Problem to work on: Quote the records exactly, starting at the first line and stopping after the line with "### 31 Setting Up The Camera"; skip the pictures.

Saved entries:
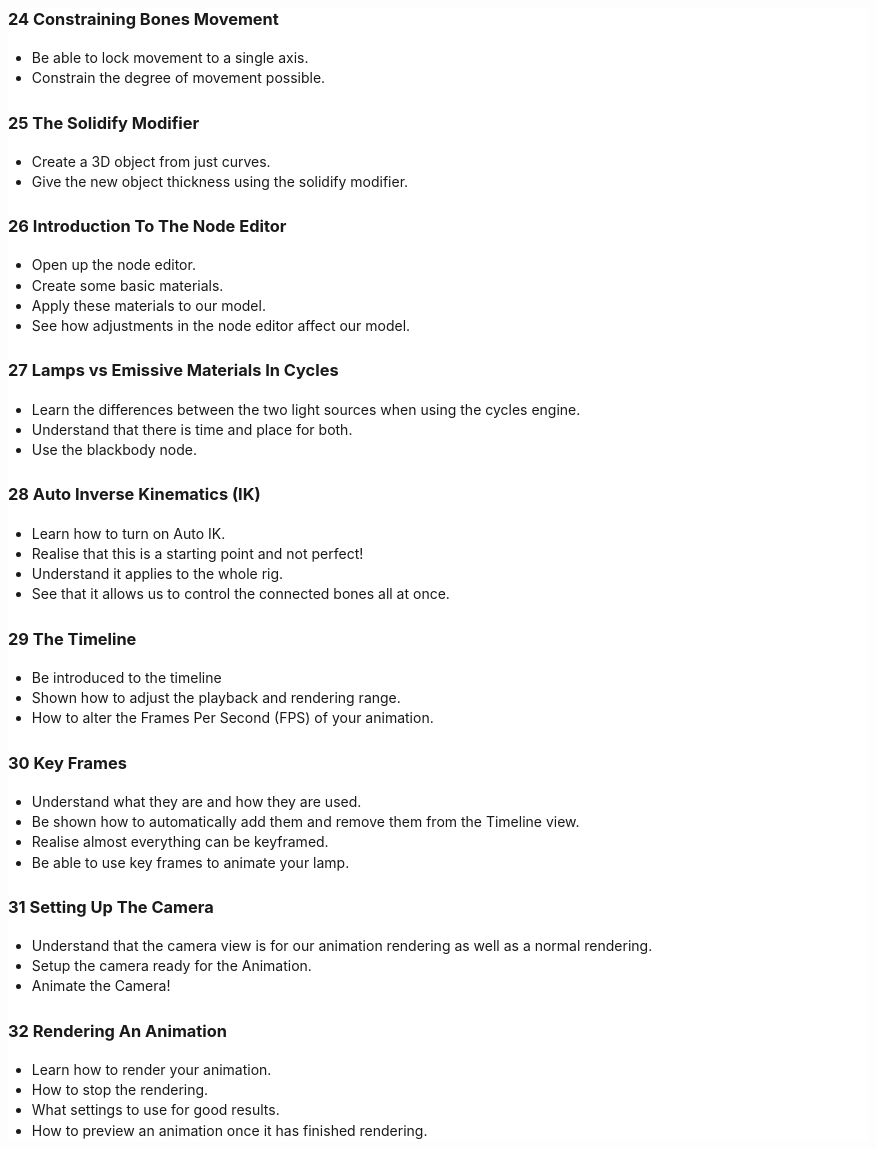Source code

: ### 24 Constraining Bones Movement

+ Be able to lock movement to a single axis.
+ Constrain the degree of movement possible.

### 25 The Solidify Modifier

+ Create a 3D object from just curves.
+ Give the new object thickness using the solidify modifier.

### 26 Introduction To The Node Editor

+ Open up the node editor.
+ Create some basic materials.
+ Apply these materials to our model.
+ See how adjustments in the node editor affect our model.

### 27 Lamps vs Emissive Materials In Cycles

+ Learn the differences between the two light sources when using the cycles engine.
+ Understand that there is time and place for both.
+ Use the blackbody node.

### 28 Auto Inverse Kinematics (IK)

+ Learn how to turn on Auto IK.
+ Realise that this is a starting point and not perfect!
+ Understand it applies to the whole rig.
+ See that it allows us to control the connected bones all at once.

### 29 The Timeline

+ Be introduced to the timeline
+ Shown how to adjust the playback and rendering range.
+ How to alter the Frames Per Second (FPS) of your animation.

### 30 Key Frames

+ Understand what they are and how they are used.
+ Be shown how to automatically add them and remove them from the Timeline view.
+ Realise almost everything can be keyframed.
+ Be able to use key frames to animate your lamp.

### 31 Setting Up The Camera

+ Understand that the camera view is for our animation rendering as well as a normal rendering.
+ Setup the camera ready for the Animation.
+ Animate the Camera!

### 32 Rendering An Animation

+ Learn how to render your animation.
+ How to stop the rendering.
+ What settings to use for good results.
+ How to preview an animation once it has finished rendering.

Answer section:
Source code

: ### 24 Constraining Bones Movement

+ Be able to lock movement to a single axis.
+ Constrain the degree of movement possible.

### 25 The Solidify Modifier

+ Create a 3D object from just curves.
+ Give the new object thickness using the solidify modifier.

### 26 Introduction To The Node Editor

+ Open up the node editor.
+ Create some basic materials.
+ Apply these materials to our model.
+ See how adjustments in the node editor affect our model.

### 27 Lamps vs Emissive Materials In Cycles

+ Learn the differences between the two light sources when using the cycles engine.
+ Understand that there is time and place for both.
+ Use the blackbody node.

### 28 Auto Inverse Kinematics (IK)

+ Learn how to turn on Auto IK.
+ Realise that this is a starting point and not perfect!
+ Understand it applies to the whole rig.
+ See that it allows us to control the connected bones all at once.

### 29 The Timeline

+ Be introduced to the timeline
+ Shown how to adjust the playback and rendering range.
+ How to alter the Frames Per Second (FPS) of your animation.

### 30 Key Frames

+ Understand what they are and how they are used.
+ Be shown how to automatically add them and remove them from the Timeline view.
+ Realise almost everything can be keyframed.
+ Be able to use key frames to animate your lamp.

### 31 Setting Up The Camera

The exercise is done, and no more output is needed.